Sometimes the video url may look like 'http://abc.com/path/video.mp4?xxxx'.
(For example, the Windows Azure's media service will offer such type of url.)
The original code in video_module.py will produce 'mp4?xxxx' instead of 'mp4'
as the extension of a filename for such type of url, and therefore the video
will be non-playable. The fix here uses the built-in urlparse module to retrive
only the path component from a url and therefore the extension 'mp4' will be
correctly fetched.
---
 common/lib/xmodule/xmodule/video_module/video_module.py | 4 +++-
 1 file changed, 3 insertions(+), 1 deletion(-)

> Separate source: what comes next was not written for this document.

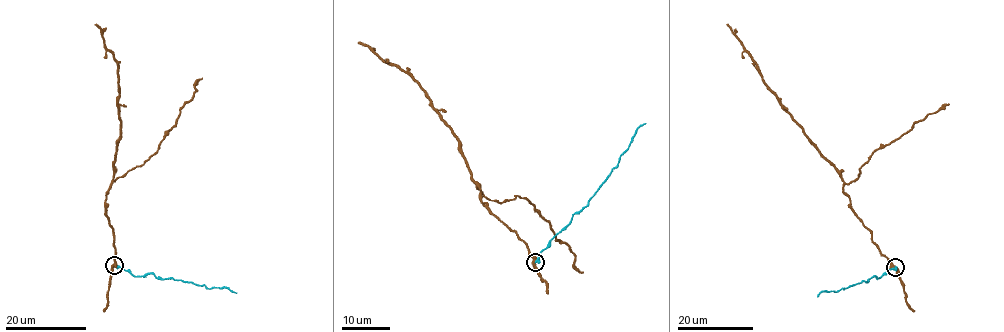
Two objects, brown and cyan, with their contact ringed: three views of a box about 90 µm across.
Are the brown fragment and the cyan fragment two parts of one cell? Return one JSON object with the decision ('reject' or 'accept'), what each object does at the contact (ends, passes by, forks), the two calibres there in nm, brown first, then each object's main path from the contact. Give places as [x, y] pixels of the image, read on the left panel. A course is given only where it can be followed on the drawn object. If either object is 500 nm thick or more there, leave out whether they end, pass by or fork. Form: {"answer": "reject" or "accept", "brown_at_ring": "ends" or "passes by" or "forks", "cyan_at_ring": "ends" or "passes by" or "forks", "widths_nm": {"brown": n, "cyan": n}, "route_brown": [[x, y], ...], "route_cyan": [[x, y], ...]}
{"answer": "reject", "widths_nm": {"brown": 480, "cyan": 550}, "route_brown": [[114, 266], [114, 229], [105, 206], [121, 132], [118, 102], [120, 88], [116, 62], [95, 24]], "route_cyan": [[114, 265], [135, 276], [152, 274], [208, 288], [228, 288], [236, 293]]}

diff --git a/common/lib/xmodule/xmodule/video_module/video_module.py b/common/lib/xmodule/xmodule/video_module/video_module.py
index 3b5bcfac2e..c2067cc026 100644
--- a/common/lib/xmodule/xmodule/video_module/video_module.py
+++ b/common/lib/xmodule/xmodule/video_module/video_module.py
@@ -43,6 +43,7 @@ from .video_utils import create_youtube_string
 
 from xmodule.modulestore.inheritance import InheritanceKeyValueStore
 from xblock.runtime import KvsFieldData
+from urlparse import urlparse
 
 log = logging.getLogger(__name__)
 
@@ -253,7 +254,8 @@ class VideoModule(VideoFields, XModule):
         track_url = None
         transcript_download_format = self.transcript_download_format
 
-        get_ext = lambda filename: filename.rpartition('.')[-1]
+        # Prevent incorrectly parsing urls like 'http://abc.com/path/video.mp4?xxxx'.
+        get_ext = lambda filename: urlparse(filename).path.rpartition('.')[-1]
         sources = {get_ext(src): src for src in self.html5_sources}
 
         if self.download_video: